Smothered Pork Chops
6 bone-in pork chops
4 tablespoons vegetable oil
2 large yellow onions, chopped
4 cloves garlic, chopped
1 cup all-purpose flour
Cajun seasoning to taste
1 bay leaf
Kosher salt and freshly ground pepper to taste
2 quarts chicken stock
16 ounces baby Bella mushrooms quartered, optional
parsley, finely chopped, optional
Rinse pork chops and pat dry with a paper towel.
Season both sides of the chops with kosher salt, ground black pepper and let sit. Mix flour and Cajun seasoning to prepare dredge for pork chops. Dredge the chops in seasoned flour, shaking off the excess. Reserve leftover flour.

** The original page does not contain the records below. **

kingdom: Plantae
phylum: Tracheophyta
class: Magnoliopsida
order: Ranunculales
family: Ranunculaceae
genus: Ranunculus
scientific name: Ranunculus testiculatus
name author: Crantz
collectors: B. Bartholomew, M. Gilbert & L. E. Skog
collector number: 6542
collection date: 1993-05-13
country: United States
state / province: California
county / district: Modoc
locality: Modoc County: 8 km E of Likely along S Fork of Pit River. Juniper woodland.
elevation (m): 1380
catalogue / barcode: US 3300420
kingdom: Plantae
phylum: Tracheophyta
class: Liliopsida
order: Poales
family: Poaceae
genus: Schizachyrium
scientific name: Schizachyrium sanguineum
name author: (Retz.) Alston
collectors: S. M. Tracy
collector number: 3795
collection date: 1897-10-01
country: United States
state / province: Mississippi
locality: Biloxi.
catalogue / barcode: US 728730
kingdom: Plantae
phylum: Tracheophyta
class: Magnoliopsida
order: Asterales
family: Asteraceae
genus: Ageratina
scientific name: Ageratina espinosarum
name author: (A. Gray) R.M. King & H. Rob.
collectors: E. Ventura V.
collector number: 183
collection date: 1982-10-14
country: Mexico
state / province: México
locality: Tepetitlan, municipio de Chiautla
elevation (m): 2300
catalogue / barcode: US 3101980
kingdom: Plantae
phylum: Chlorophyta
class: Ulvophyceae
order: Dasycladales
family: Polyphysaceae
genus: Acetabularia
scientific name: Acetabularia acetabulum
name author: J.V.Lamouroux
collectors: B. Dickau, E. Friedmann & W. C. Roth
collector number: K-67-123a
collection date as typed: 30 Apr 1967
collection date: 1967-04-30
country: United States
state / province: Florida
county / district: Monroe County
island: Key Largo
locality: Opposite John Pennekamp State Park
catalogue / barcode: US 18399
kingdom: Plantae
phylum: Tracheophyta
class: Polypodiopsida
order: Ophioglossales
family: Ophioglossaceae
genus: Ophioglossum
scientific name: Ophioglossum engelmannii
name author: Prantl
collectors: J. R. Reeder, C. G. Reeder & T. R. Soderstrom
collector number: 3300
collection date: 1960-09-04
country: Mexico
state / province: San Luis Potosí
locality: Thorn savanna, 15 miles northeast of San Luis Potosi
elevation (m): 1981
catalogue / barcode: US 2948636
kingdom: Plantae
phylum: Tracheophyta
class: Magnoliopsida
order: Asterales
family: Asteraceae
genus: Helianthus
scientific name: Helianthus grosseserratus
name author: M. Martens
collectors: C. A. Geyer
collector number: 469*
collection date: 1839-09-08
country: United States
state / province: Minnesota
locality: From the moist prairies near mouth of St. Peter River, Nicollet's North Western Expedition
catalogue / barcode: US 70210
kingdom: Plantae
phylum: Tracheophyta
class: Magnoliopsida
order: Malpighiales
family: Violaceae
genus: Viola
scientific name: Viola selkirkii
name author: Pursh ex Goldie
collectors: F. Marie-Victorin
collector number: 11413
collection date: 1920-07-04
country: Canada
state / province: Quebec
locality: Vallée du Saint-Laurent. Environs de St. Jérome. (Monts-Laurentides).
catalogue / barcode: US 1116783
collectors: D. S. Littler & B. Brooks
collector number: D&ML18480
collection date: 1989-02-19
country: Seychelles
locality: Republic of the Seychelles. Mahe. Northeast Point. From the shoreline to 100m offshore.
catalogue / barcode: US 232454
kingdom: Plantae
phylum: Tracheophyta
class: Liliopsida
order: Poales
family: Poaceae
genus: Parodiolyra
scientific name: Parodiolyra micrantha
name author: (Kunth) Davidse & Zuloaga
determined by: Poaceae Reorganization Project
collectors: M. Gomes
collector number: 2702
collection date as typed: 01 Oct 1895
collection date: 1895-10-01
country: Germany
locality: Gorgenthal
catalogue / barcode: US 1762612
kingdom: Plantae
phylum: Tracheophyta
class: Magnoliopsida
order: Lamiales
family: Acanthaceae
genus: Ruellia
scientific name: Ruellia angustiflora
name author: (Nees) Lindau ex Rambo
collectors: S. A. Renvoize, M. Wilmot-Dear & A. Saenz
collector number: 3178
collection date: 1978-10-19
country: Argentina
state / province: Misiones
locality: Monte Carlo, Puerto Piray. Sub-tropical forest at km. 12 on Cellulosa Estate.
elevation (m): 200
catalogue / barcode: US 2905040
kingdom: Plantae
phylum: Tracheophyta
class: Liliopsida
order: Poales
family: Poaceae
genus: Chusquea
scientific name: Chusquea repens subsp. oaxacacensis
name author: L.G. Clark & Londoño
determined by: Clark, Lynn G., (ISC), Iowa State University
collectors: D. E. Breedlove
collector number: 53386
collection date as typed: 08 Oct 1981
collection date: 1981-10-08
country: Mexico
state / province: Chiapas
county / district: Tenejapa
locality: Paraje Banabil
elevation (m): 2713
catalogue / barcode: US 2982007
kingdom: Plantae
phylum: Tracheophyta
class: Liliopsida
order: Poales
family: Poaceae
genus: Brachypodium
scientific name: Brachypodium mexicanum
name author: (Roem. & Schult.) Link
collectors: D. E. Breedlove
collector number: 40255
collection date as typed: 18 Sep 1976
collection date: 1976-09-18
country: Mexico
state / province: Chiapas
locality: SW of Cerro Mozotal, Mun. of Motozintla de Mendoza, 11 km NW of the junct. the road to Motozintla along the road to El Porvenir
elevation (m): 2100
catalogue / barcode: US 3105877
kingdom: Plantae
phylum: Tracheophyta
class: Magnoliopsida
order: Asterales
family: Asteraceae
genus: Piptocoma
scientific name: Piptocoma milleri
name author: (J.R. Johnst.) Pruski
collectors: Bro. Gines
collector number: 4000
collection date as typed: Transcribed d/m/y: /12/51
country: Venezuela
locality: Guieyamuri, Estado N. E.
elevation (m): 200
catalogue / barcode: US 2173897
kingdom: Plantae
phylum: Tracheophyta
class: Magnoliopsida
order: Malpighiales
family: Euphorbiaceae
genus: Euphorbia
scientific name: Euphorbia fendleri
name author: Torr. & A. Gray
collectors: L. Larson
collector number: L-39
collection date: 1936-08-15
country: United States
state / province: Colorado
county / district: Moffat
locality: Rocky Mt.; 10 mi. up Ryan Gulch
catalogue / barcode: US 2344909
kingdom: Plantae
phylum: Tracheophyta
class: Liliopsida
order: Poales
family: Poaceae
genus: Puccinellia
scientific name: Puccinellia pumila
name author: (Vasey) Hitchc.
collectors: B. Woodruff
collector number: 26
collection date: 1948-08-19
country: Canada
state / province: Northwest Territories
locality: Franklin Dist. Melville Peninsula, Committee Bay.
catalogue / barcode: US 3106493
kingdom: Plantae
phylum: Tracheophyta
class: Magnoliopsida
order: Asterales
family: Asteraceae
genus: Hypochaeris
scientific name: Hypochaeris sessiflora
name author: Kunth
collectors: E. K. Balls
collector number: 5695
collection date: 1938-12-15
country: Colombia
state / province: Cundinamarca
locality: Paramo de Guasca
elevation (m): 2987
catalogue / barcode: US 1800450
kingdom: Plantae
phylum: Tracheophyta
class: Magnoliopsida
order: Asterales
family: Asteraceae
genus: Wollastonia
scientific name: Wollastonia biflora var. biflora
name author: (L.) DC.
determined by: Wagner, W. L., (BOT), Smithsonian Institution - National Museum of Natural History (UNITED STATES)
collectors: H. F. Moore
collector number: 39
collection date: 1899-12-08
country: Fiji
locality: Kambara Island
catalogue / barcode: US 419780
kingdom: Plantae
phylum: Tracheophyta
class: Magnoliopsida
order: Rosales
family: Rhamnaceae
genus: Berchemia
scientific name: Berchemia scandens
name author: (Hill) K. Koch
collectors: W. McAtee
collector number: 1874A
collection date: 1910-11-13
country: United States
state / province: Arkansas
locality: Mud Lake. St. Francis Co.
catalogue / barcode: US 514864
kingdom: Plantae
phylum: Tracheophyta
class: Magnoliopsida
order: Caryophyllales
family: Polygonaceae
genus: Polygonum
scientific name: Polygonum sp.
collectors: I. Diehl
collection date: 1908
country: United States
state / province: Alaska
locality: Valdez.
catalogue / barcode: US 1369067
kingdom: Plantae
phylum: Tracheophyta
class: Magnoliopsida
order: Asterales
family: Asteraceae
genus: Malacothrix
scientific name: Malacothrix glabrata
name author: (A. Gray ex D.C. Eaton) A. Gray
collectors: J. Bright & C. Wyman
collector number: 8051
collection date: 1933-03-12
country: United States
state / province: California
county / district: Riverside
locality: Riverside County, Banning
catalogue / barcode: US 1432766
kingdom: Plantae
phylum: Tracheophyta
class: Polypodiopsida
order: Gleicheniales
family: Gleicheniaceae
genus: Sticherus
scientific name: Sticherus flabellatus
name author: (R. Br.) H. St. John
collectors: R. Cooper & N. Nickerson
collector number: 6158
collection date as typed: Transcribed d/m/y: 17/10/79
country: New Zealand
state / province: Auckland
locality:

Heat oil in large cast iron skillet, sear the pork chops on both sides for about 3 to 4 minutes until brown and transfer to a plate. (Do this in batches so you don’t crowd the skillet)
Reduce heat to medium-low. Add the onions and sauté for about 4 minutes. Add garlic, mushrooms, and bay leaf and cook, stirring often, until the onions and mushrooms are softened, about 15 minutes. Season well with salt and pepper.
Add 6 tablespoons flour and slowly add the chicken stock. Stirring and scraping the skillet, until it is well incorporated, and the mixture is slightly thickened.
Return chops to the skillet and bring to a low simmer, then cover tightly and cook until very tender, 2 or more hours.
Serve chops with gravy over rice or mashed potatoes and garnish with parsley.